Finding disk bottlenecks on Linux

We recently had a client that had some issues with their site slowing down. They thought initially it was due to MySQL locks but this was not the case.  It was clear that the problem was with the disk. Some process was utilizing the disk. When running top we could see that the CPU wait time was 25-30%.

Also running vmstat we could see the wait time was quite high, so the question was which process was causing the issue. Interestingly doing a Google web search brings up almost no coherent posts on finding disk bottlenecks. The solution is good old iostat. That provides the information about the disk read and writes per partition but it does not tell you which process is causing the disk i/o. The later versions of linux kernel provide quite good diagnostic information about the disk i/o but this is not documented in the reasonably popular older posts on the subject of disk thrashing.

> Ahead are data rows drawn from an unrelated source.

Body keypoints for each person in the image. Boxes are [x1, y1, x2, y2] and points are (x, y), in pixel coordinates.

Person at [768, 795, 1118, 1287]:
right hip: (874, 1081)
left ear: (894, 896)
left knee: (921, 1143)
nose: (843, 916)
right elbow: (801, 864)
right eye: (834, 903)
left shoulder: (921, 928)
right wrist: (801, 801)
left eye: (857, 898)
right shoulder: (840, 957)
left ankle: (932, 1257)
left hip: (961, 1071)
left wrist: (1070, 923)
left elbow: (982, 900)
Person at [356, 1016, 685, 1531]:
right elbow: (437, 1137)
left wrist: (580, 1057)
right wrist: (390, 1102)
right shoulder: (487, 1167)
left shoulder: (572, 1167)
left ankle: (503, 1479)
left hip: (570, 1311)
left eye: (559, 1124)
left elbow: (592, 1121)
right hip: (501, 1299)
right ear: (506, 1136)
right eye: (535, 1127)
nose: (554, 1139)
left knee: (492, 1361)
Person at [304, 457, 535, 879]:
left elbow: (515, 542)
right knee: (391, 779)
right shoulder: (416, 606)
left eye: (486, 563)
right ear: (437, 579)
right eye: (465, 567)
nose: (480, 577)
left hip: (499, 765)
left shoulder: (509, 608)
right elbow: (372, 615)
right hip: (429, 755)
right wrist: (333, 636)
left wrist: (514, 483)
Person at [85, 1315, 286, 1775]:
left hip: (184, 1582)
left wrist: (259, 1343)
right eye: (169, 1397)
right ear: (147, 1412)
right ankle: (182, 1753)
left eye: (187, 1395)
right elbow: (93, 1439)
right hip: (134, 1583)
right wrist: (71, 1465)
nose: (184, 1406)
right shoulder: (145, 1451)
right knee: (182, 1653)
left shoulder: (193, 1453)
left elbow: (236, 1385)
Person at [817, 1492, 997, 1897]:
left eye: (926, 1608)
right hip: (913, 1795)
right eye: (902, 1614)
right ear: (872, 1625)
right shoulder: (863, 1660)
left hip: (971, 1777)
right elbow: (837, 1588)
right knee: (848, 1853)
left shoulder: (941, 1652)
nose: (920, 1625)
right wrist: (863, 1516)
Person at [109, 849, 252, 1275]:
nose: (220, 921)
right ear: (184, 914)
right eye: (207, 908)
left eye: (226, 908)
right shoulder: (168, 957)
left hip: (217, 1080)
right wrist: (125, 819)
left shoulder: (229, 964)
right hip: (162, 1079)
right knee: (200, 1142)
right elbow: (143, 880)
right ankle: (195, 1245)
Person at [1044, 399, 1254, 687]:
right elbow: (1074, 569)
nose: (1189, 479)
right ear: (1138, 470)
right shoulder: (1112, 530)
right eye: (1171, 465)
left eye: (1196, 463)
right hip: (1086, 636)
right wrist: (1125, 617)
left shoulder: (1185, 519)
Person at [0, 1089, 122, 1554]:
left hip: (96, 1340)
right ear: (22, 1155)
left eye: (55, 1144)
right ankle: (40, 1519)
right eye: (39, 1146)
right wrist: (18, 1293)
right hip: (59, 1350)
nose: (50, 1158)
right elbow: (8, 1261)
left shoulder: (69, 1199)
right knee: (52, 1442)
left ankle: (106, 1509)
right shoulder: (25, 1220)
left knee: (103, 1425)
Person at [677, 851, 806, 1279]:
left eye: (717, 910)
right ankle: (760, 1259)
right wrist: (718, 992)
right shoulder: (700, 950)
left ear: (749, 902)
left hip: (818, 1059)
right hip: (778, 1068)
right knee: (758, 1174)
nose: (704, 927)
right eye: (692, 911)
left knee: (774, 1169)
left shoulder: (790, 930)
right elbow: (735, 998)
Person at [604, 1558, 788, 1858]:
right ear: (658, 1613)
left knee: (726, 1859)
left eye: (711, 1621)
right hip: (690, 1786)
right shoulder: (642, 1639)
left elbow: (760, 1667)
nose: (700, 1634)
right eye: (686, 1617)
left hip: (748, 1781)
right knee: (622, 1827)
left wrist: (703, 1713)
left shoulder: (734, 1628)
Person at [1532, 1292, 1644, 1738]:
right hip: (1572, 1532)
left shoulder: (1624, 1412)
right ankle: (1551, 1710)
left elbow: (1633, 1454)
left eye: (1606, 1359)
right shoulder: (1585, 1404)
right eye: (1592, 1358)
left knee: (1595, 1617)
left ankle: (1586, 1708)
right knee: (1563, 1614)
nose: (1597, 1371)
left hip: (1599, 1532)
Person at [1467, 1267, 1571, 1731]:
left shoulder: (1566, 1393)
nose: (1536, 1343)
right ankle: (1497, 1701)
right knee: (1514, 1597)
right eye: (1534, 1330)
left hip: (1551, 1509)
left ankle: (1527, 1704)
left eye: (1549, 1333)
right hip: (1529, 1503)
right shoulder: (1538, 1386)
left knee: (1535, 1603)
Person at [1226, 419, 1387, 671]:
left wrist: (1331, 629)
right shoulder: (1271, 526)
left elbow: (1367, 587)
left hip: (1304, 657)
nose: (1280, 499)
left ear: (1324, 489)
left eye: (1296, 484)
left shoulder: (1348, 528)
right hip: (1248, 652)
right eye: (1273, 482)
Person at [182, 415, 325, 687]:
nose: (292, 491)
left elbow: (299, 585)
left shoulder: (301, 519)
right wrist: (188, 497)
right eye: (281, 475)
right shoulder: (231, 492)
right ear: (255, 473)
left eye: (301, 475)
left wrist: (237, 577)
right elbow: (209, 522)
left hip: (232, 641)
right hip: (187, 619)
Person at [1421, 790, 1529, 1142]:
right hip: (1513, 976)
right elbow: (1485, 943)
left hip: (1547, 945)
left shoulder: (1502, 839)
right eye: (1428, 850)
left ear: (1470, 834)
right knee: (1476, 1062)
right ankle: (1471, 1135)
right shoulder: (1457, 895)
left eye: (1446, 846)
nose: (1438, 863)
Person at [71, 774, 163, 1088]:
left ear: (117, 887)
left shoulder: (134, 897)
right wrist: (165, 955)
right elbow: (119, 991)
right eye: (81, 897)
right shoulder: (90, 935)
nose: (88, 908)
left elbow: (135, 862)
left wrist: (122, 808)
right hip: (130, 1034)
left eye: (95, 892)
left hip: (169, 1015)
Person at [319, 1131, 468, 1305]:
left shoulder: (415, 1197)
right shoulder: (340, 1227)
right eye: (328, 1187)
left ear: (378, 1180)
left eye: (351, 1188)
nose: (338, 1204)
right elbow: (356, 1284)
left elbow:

For the lastest kernel versions you can use iotop to pinpoint the process that is specifically doing the disk i/o. To do this:

1. Start iotop

2. press the left arrow twice so that the sort field is on disk write.

3. You will now be in real time mode of which process i is writing to the disk so you can see specficially

4. If you wish to get a historic view of writes to date then press ‘a’ again (just press ‘a’ one more time to switch back).

In this clients case the issue was their temp directory was on the same physical drive as their site and MySQL DB. Moving the temp diretory to a separate drive resolved the issue.